Friday, July 1, 2011

The Cumquart Dress

Fruit preserving was always  a significant part of our kitchen, the perfect way to get the best from your bounty of fruit.  Part of the pleasure of growing or gathering your own fruit is to enjoy the aroma, the colour, feel and texture of it, and to have it sitting in the pantry looking deliciously enticing ready to eat is enormously rewarding.

The same  feeling I get when I see and feel a piece of fabric, the colour, the print the texture.  The feeling is often very overwhelming and immediately I am creating a design in my mind and can't wait to get to cutting the fabric, choosing a trim and constructing a garment.


Recently I picked the ripe, bright orange, plump fruit, from our cumquat tree, took them inside and placed them in a bowl, one by one I sliced them finely and removed the seeds.  Perfect round segmented slices bursting with colour, a fine pale yellow ring just under the skin, natures very own graphic design.


 Enjoying a glass of wine with the sailor whilst the jam was bubbling away, I was telling him how I felt inspired by the jam and how I wanted to create a little cumquat smock dress.  I thought that this was when he would vacate the room for the man cave.....
Instead he piped up.
"Just like a custom car the dress could be like a prototype, one you just keep on a shelf"

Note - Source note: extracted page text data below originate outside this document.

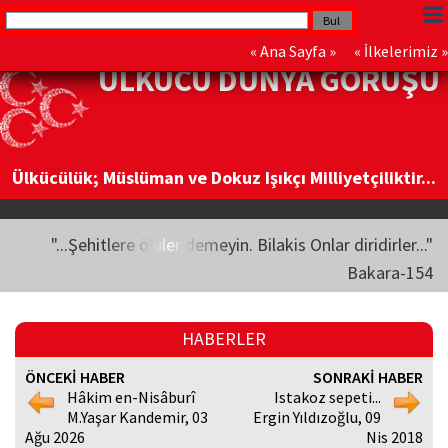
«
Ana Sayfa
» «
İlkelerimiz
»
ÜLKÜCÜ DÜNYA GÖRÜŞÜ
Ülkücülük; Müslüman ve Dokuz Işıkçı Milliyetçiliktir...
"...Şehitlere ölüler demeyin. Bilakis Onlar diridirler..."
Bakara-154
HABERLER
ÖNCEKİ HABER
SONRAKİ HABER
Hâkim en-Nisâburî
Istakoz sepeti...
M.Yaşar Kandemir, 03
Ergin Yıldızoğlu, 09
Ağu 2026
Nis 2018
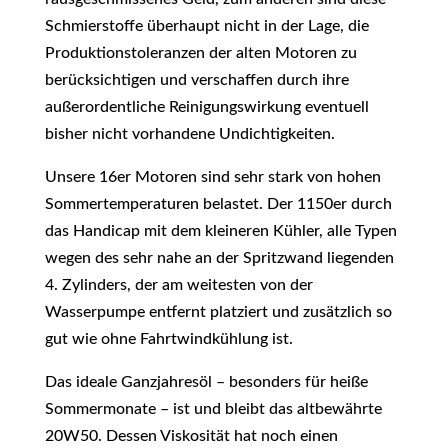
Schmierstoffe überhaupt nicht in der Lage, die
Produktionstoleranzen der alten Motoren zu
berücksichtigen und verschaffen durch ihre
außerordentliche Reinigungswirkung eventuell
bisher nicht vorhandene Undichtigkeiten.
Unsere 16er Motoren sind sehr stark von hohen
Sommertemperaturen belastet. Der 1150er durch
das Handicap mit dem kleineren Kühler, alle Typen
wegen des sehr nahe an der Spritzwand liegenden
4. Zylinders, der am weitesten von der
Wasserpumpe entfernt platziert und zusätzlich so
gut wie ohne Fahrtwindkühlung ist.
Das ideale Ganzjahresöl – besonders für heiße
Sommermonate – ist und bleibt das altbewährte
20W50. Dessen Viskosität hat noch einen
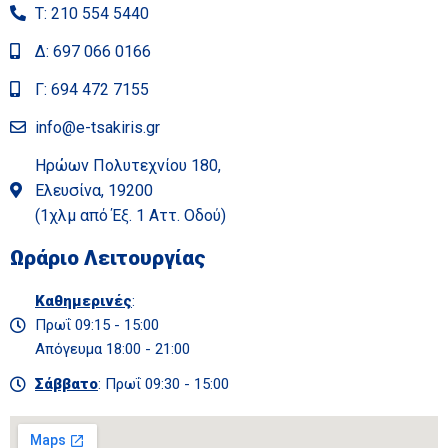
Τ: 210 554 5440
Δ: 697 066 0166
Γ: 694 472 7155
info@e-tsakiris.gr
Ηρώων Πολυτεχνίου 180,
Ελευσίνα, 19200
(1χλμ από Έξ. 1 Αττ. Οδού)
Ωράριο Λειτουργίας
Καθημερινές
:
Πρωΐ 09:15 - 15:00
Απόγευμα 18:00 - 21:00
Σάββατο
: Πρωΐ 09:30 - 15:00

 I liked that, smiled and gave the sailor one of my best, 'sometimes I can't believe you actually got me looks'








Prototype








Fabric, from Calio and Ivy.  Vintage lace, my own. Plate, a courtesy of "The Crafty Minx".  Yellow cup, Ikea.


The recipe
1  kilo of ripe cumquats
1  kilo sugar
Method
Put a small saucer in the freezer.
Slice the fruit very,very finely.  Remove seeds.  Wrap seeds up in a square of fine cotton or a new chux cloth, tie with a long piece of twine.  Place fruit and the seed package in a heavy saucepan and bowl until the skins are soft.  Remove seed pack.  Add sugar and bring back to boil.  Simmer for 45 - 60 mins.  The jam will be ready when you pour a little onto the cold plate let it sit for a few minutes then run your finger through it, if a skin appears you are set to pour it into some clean jars that have sat in the medium oven for 30 mins.......Enjoy with toast and a thick smear of butter!
PS Cumquat jam is always on the runny side.